## REQUIRED TASK 1
What does the patch email say the new common function converts byte counts into?
## REQUIRED TASK 2
From the patch email, extract the passage from "diff --git a/cutils.c" to "buffer_len, uint64_t size)" word for word.

** START SOURCE EXCERPT **

On 10/08/2010 05:48 PM, Stefan Hajnoczi wrote:
From: Anthony Liguori<aligu...@us.ibm.com>

This common function converts byte counts to human-readable strings with
proper units.

Signed-off-by: Anthony Liguori<aligu...@us.ibm.com>
Signed-off-by: Stefan Hajnoczi<stefa...@linux.vnet.ibm.com>
---
  cutils.c      |   15 +++++++++++++++
  qemu-common.h |    1 +
  2 files changed, 16 insertions(+), 0 deletions(-)

diff --git a/cutils.c b/cutils.c
index 6c32198..5041203 100644
--- a/cutils.c
+++ b/cutils.c
@@ -301,3 +301,18 @@ int get_bits_from_size(size_t size)
      return __builtin_ctzl(size);
  #endif
  }
+
+void bytes_to_str(char *buffer, size_t buffer_len, uint64_t size)

** END SOURCE EXCERPT **
** START PROVIDED INFORMATION **

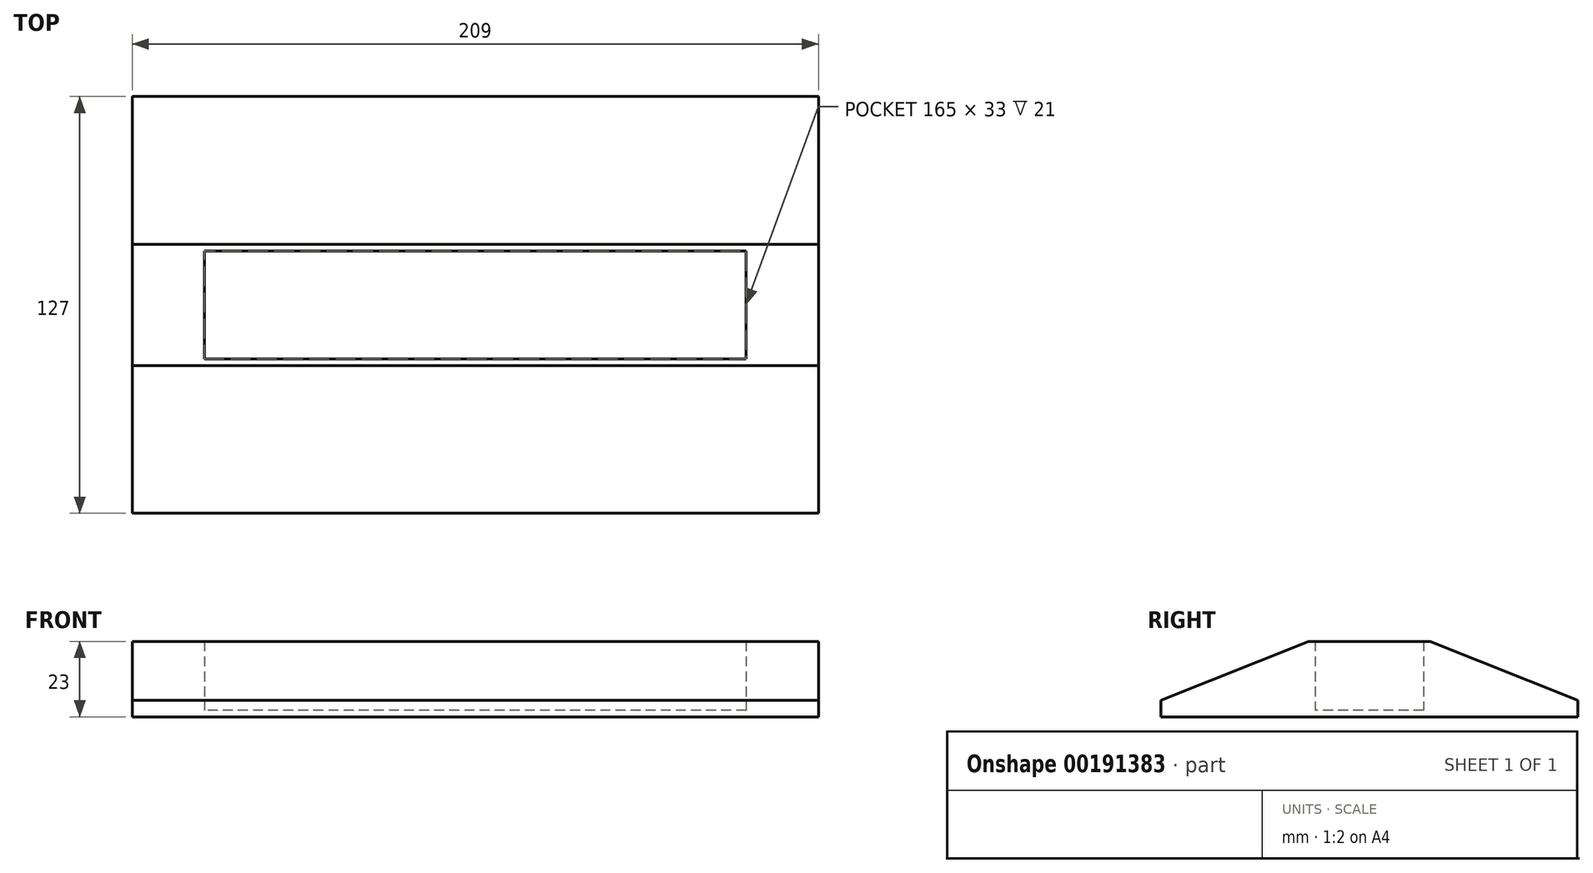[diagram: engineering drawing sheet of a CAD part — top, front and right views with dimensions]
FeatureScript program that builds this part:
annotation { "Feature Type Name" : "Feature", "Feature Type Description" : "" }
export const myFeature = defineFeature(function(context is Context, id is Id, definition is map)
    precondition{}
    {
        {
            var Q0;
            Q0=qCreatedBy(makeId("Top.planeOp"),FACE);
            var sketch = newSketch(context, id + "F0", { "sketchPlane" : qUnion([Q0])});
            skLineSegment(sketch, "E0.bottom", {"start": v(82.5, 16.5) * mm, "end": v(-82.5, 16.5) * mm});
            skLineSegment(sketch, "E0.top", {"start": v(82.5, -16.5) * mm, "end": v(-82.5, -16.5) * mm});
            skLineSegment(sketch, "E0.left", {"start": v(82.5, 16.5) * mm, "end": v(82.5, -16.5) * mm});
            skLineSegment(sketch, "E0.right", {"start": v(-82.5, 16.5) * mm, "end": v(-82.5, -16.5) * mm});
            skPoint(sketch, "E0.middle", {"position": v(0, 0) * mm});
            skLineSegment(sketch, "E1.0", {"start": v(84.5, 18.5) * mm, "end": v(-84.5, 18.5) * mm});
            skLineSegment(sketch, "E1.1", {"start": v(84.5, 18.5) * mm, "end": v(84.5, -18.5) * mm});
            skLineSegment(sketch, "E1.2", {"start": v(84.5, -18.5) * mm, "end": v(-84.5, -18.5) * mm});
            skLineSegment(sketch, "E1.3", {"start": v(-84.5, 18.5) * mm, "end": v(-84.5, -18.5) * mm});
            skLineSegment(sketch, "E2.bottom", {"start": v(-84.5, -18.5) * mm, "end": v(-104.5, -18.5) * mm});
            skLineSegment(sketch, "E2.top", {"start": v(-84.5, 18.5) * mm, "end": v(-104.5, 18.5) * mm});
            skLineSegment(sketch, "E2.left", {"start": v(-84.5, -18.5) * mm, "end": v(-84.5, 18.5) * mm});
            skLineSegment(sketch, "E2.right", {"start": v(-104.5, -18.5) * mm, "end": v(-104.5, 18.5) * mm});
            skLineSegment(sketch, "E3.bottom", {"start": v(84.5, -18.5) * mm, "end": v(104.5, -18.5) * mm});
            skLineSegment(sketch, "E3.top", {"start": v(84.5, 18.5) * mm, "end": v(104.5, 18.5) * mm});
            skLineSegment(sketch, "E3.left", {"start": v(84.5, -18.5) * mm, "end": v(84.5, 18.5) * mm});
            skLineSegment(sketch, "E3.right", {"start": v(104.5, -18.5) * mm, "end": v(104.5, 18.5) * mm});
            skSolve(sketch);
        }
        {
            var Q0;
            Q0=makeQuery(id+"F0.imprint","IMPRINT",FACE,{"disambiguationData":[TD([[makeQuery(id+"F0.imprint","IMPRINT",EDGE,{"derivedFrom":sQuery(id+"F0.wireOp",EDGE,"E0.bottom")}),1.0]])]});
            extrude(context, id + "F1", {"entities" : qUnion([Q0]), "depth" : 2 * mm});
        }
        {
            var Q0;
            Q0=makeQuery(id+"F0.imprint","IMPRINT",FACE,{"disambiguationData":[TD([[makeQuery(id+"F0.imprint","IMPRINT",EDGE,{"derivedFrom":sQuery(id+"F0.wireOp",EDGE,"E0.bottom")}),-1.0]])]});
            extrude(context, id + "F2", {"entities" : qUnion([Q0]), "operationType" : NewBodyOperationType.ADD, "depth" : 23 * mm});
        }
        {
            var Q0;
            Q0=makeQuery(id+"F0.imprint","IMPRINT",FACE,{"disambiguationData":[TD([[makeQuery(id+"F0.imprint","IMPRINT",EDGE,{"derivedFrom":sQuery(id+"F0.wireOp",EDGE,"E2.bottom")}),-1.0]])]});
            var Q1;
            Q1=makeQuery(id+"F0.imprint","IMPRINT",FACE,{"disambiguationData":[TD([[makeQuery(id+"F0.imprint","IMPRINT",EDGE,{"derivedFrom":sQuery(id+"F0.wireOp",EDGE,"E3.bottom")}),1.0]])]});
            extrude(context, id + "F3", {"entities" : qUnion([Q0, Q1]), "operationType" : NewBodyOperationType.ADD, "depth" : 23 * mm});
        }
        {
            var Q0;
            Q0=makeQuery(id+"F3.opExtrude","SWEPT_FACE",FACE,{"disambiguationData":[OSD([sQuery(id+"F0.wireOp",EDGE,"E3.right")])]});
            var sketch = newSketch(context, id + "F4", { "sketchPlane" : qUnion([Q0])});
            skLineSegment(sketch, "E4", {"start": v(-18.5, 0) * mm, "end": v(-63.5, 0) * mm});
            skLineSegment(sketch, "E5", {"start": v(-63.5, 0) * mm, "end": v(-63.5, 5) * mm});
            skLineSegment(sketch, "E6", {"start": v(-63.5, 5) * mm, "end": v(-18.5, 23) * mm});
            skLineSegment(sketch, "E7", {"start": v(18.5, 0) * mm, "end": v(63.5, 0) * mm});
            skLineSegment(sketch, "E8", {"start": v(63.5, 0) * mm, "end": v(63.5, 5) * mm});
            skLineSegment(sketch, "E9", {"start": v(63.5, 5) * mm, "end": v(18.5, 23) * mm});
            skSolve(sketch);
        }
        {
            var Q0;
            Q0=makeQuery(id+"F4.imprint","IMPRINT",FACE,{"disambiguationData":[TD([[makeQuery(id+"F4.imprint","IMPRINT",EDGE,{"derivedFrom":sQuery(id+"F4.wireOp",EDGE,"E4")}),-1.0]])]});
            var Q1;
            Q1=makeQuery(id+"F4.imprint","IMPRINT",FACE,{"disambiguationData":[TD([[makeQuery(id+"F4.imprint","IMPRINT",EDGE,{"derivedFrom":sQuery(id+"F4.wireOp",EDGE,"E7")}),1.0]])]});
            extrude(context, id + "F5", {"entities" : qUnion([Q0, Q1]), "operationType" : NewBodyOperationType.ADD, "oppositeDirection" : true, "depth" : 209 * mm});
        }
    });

** END PROVIDED INFORMATION **

## CORRECT OUTPUT 1
Human-readable strings with proper units.

## CORRECT OUTPUT 2
diff --git a/cutils.c b/cutils.c
index 6c32198..5041203 100644
--- a/cutils.c
+++ b/cutils.c
@@ -301,3 +301,18 @@ int get_bits_from_size(size_t size)
      return __builtin_ctzl(size);
  #endif
  }
+
+void bytes_to_str(char *buffer, size_t buffer_len, uint64_t size)